The solve this dilemma, we can use a calibration curve. Calibration answers a question like this one: “For the observations where our model predicts a roughly 10% of being Germanic, are roughly 10% of those actually Germanic?” We can swap 10% for any other number, and you get the idea. In a good model, the predicted probabilities should match their actual proportions in the population. I will arbitrarily bucket my Germanic predictions in groups of 10 percentage points. The first bucket will contain words with a predicted Germanic probability between 0 and 10, the second will contain those between 10 and 20, the third will be 20 to 30, etc. If the model succeeds, 0-10% of the words in bucket one should actually be Germanic, compared to 10-20% in bucket 2, 20-30% in bucket 3, etc. Let’s see the results.

The grey dotted line shows a perfect model. In a perfect model, if the model predicts a 1% of a word being Germanic, 1% of those words should actually be Germanic. If the model predicts a 2% chance of a word being Germanic, 2% of those words should actually be Germanic, and we can continue that logic up to 100%. The closer the predictions sit to the gray line, the better the result. Hence, I think my model performs well since it doesn’t diverge much from the gray line.

While calibration gauges accuracy, we also want to understand the value added from our model. In business, we might prioritize the rankings of the predictions: the most likely to churn, the most likely to be fraudulent transactions, etc. We need lift for that. Lift tells us how much more likely our model is to find positive results (in this case, Germanic words), compared to a base case.

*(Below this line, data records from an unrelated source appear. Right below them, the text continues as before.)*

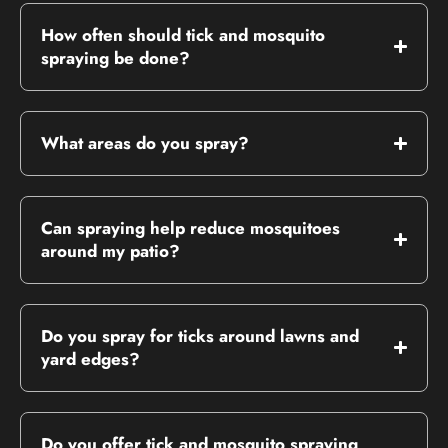
How often should tick and mosquito
spraying be done?
What areas do you spray?
Can spraying help reduce mosquitoes
around my patio?
Do you spray for ticks around lawns and
yard edges?
Do you offer tick and mosquito spraying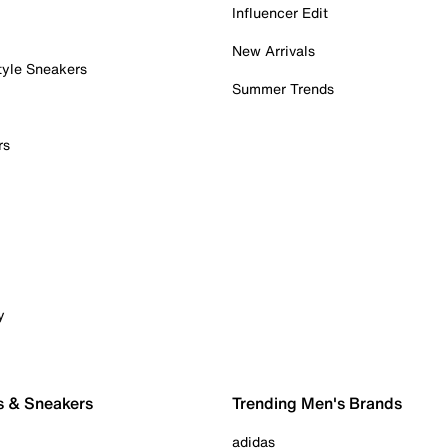
Influencer Edit
New Arrivals
tyle Sneakers
Summer Trends
rs
y
s & Sneakers
Trending Men's Brands
adidas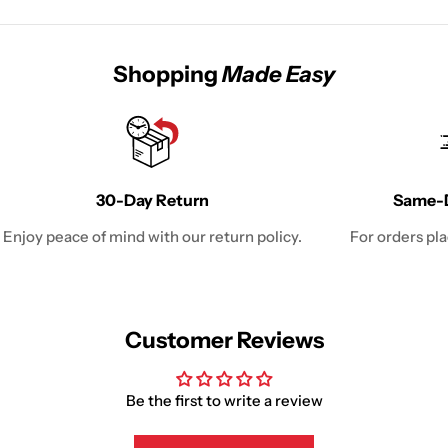
Shopping
Made Easy
30-Day Return
Same-D
Enjoy peace of mind with our return policy.
For orders pl
Customer Reviews
Be the first to write a review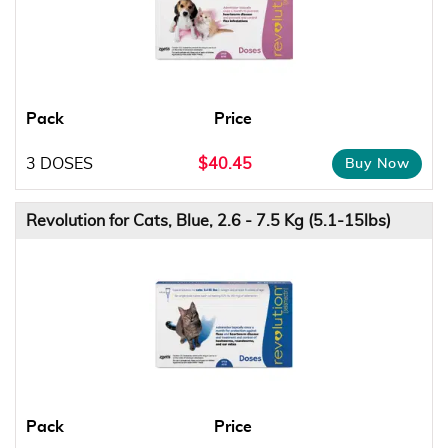
Pack
Price
3 DOSES
$40.45
Revolution for Cats, Blue, 2.6 - 7.5 Kg (5.1-15lbs)
Pack
Price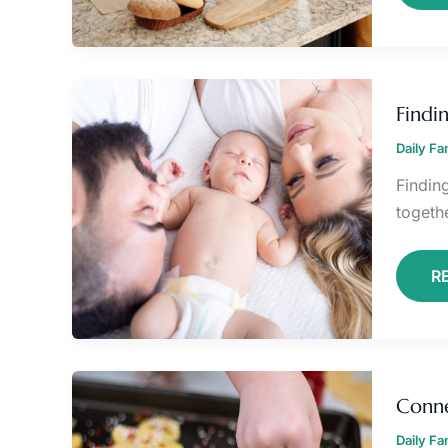
F
J
Findi
IN
E
Daily F
F
LI
Findin
togethe
R
C
T
Conne
S
D
Daily F
R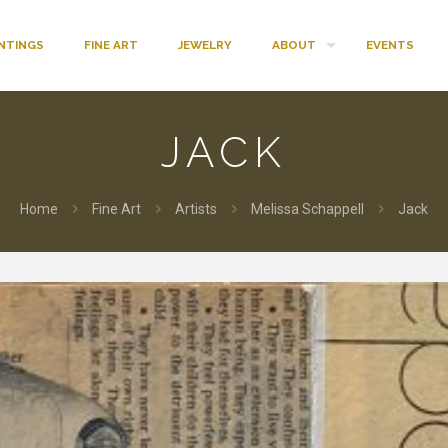
INTINGS
FINE ART
JEWELRY
ABOUT
EVENTS
JACK
Home
Fine Art
Artists
Melissa Schappell
Jack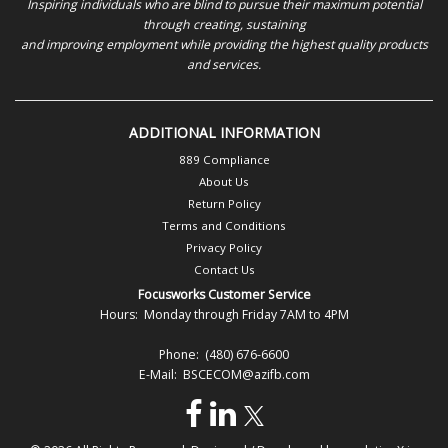
Inspiring individuals who are blind to pursue their maximum potential
through creating, sustaining
and improving employment while providing the highest quality products
and services.
ADDITIONAL INFORMATION
889 Compliance
About Us
Return Policy
Terms and Conditions
Privacy Policy
Contact Us
Focusworks Customer Service
Hours: Monday through Friday 7AM to 4PM
Phone: (480) 676-6600
E-Mail: BSCECOM@azifb.com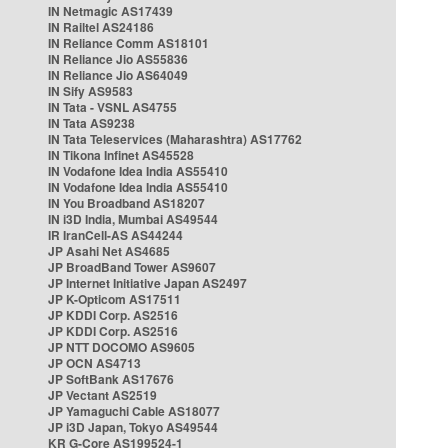
IN Netmagic AS17439
IN Railtel AS24186
IN Reliance Comm AS18101
IN Reliance Jio AS55836
IN Reliance Jio AS64049
IN Sify AS9583
IN Tata - VSNL AS4755
IN Tata AS9238
IN Tata Teleservices (Maharashtra) AS17762
IN Tikona Infinet AS45528
IN Vodafone Idea India AS55410
IN Vodafone Idea India AS55410
IN You Broadband AS18207
IN i3D India, Mumbai AS49544
IR IranCell-AS AS44244
JP Asahi Net AS4685
JP BroadBand Tower AS9607
JP Internet Initiative Japan AS2497
JP K-Opticom AS17511
JP KDDI Corp. AS2516
JP KDDI Corp. AS2516
JP NTT DOCOMO AS9605
JP OCN AS4713
JP SoftBank AS17676
JP Vectant AS2519
JP Yamaguchi Cable AS18077
JP i3D Japan, Tokyo AS49544
KR G-Core AS199524-1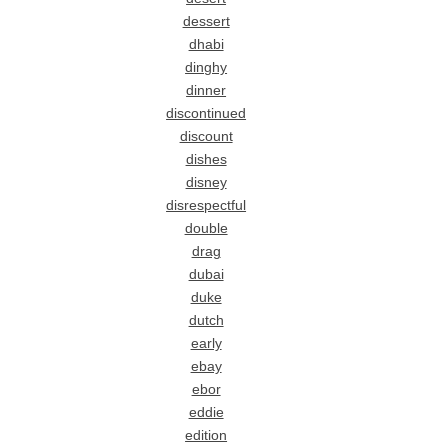
dessert
dhabi
dinghy
dinner
discontinued
discount
dishes
disney
disrespectful
double
drag
dubai
duke
dutch
early
ebay
ebor
eddie
edition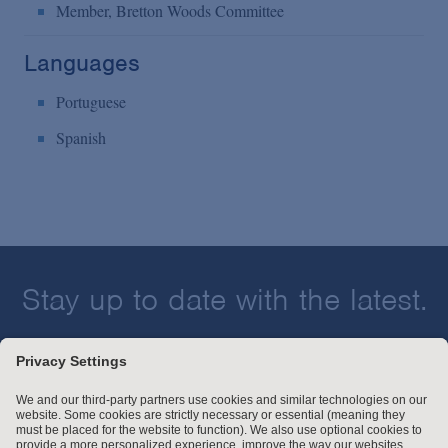
Member, Bretton Woods Committee
Languages
Portuguese
Spanish
Stay up to date with the latest.
Join Our Email List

After making predictions, we can sort our data by the probability of word being Germanic. In other words, the first observation will be the word most likely to be Germanic, the second word would be the one second most likely to be Germanic, etc. Now, we can take, say, the top 10% of the data. In a “naive” or “random” model, we would expect the top 10% of the data to contain 10% of the Germanic words. It’s random, so there’s no reason for the percentages to differ. For our model, meanwhile, the top 10% of the data contains roughly 20% of the Germanic words. Thus, for the top 10% of the data, our model proves 2x lift over a random one. We can then plot this ratio for every value from 0-100% to create a lift curve.

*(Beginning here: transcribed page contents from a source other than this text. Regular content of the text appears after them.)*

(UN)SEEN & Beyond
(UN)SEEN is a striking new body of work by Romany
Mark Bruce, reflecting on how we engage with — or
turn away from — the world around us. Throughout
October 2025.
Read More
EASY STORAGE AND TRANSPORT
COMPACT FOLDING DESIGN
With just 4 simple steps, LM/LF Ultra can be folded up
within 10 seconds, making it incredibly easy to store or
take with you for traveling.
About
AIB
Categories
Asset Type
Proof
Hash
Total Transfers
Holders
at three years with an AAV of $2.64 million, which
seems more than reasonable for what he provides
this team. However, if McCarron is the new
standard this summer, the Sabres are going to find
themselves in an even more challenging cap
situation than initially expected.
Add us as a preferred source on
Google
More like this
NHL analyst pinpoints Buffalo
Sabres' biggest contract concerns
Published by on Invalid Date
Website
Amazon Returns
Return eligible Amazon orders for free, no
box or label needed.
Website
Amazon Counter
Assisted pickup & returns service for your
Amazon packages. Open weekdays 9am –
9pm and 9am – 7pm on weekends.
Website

For a naive model, we would obtain a flat horizontal like at 1. It provides no lift over itself. The higher the line stands above 1, the more lift it provides. Lift curves should always decrease, but they usually resemble a, you know, curve. In most data science problems, we analyze “imbalanced data:” data that contains much more of one target than another. Most credit card purchases are legitimate, for instance, so transaction data features a lot more non-fraudulent transactions than fraudulent ones. Our dataset is more balanced (like 50% Germanic words), so we end up with more of a “lift line” than a “lift curve.”

I hope everyone enjoyed some IRL data science! Part 4 of this series will introduce the concept of artificial intelligence, alongside two (quite different) AI models. I can also explain how this predictive model works, if anyone’s interested.